EL CONEJO, EL HORTELANO Y LA ZORRA


Gustábanle al señor Conejo las coles tiernas y apetitosas; y de ellas se hartaba a su sabor en una huerta vecina. Advirtió el hortelano que sus coles desaparecían; y así, con el mayor disimulo posible, puso entre ellas un lazo, colgándolo do un palo. No tardó el ladronzuelo en caer en él, quedando suspendido en el aire.

-¡Hola! -díjole el hortelano al verle-, ¿de modo que eras tú el que te comías mis coles? Espera un momento; deja que vaya por una estaca y ya verás cómo nos entendemos.

Fuese el hombre al bosque a cortar un buen palo, y entretanto acertó a pasar cerca del señor Conejo la señora Zorra.

-¿Qué haces ahí con esa soga al cuello? -le preguntó la señora Zorra.

No contestó el señor Conejo, sino que sonriente se balanceaba en el aire.

-No es nada -dijo al fin- figúrese, señora Zorra, que me han atado para que no me escape y llevarme con ellos por fuerza.

-¿Ir con quién? -le preguntó curiosa la señora Zorra.

-Con unos amigos a un banquete de boda. Yo no quiero ir porque mis pequeñitos están con fiebre, y mi sentimiento es que no puedo avisar al médico.

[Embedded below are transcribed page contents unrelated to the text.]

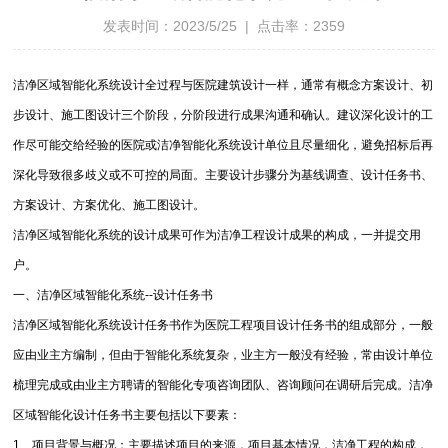
发表时间：2023/5/25 | 点击率：2359
洁净区域智能化系统设计全过程与医院建筑设计一样，通常有概念方案设计、初
步设计、施工图设计三个阶段，分阶段进行成果沟通和确认。建议深化设计的工
作尽可能交给经验的医院或洁净智能化系统设计单位且尽量细化，避免招标后再
深化导致很多歧义或不可控的局面。主要设计步骤分为基线调查、设计任务书、
方案设计、方案优化、施工图设计。
洁净区域智能化系统的设计成果可作为洁净工程设计成果的构成，一并提交用
户。
一、洁净区域智能化系统--设计任务书
洁净区域智能化系统设计任务书作为医院工程项目设计任务书的组成部分，一般
应由业主方编制，但由于智能化系统复杂，业主方一般没有经验，常由设计单位
梳理完成或由业主方聘请的智能化专项咨询团队、咨询顾问在调研后完成。洁净
区域智能化设计任务书主要包括以下要素：
1、项目背景与概况：主要描述项目的来源，项目基本情况，洁净工程的构成，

-Mira -le dijo la señora Zorra-. Yo iré por ti a la fiesta, pues tengo mucha hambre y en aquel festín podré sacar la panza de mal año. Espera que te desate y corre a buscar al doctor y entretanto yo me quedaré en tu lugar.

En un abrir y cerrar de ojos puso la señora Zorra en libertad al señor Conejo, y metió ella la cabeza en el nudo.

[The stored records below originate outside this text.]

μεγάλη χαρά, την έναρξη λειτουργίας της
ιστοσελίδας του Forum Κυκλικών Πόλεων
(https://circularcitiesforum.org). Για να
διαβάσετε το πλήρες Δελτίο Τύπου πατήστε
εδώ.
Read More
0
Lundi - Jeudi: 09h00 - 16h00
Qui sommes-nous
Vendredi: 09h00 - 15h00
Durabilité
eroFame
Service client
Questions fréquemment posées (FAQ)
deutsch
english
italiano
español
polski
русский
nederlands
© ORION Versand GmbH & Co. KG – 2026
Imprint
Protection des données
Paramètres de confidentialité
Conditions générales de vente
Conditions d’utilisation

Llegó al poco rato el hortelano armado de un garrote.

-¡Caracoles! -exclamó-. He oído hablar de personas que se encogían de miedo, pero tú eres el primero que de miedo te has hinchado y no una friolera, pues eres cuatro veces mayor, y si mal no reparo hasta el color de tu piel ha cambiado. Espera que te sacuda el polvo.

Y dio a la pobre señora Zorra tal paliza que se le rompió la estaca y hubo de volver al bosque por otra.

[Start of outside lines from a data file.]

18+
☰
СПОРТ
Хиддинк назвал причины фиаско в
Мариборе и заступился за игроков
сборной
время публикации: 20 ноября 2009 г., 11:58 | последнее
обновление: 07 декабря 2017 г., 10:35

-¡Eh, señora Zorra! -le gritó el señor Conejo, que estaba por allí, oculto entre unas matas-. ¿No ha pasado todavía la boda?

-Por lo que más quieras, quítame esta cuerda o de lo contrario ese bruto acabará conmigo. Todo te lo perdono y no te haré daño alguno -le suplicó la desgraciada.

Puso el señor Conejo en libertad a la apaleada señora Zorra, y cuando ya volvía el hortelano con un mastín, ella y el señor Conejo huían por aquellos campos a más no poder.